_TASK TO CARRY OUT_: Word for word, restate each of the entries below, and drop every picture.

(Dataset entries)
################
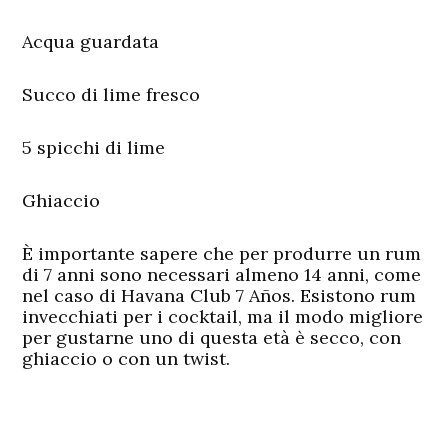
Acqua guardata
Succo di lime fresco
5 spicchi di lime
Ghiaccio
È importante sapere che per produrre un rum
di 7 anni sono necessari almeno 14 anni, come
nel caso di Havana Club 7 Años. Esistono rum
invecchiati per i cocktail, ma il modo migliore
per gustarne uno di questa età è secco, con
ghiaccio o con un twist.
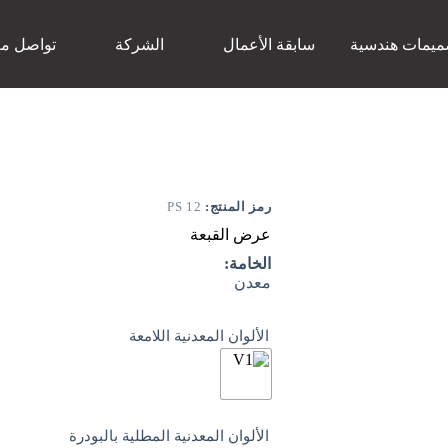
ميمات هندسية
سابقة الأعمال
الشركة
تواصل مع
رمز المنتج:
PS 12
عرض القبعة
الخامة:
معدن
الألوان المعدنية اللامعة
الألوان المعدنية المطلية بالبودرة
################
_WRITTEN SOLUTION_:
Acqua guardata
Succo di lime fresco
5 spicchi di lime
Ghiaccio
È importante sapere che per produrre un rum
di 7 anni sono necessari almeno 14 anni, come
nel caso di Havana Club 7 Años. Esistono rum
invecchiati per i cocktail, ma il modo migliore
per gustarne uno di questa età è secco, con
ghiaccio o con un twist.
ميمات هندسية
سابقة الأعمال
الشركة
تواصل مع
رمز المنتج:
PS 12
عرض القبعة
الخامة:
معدن
الألوان المعدنية اللامعة
الألوان المعدنية المطلية بالبودرة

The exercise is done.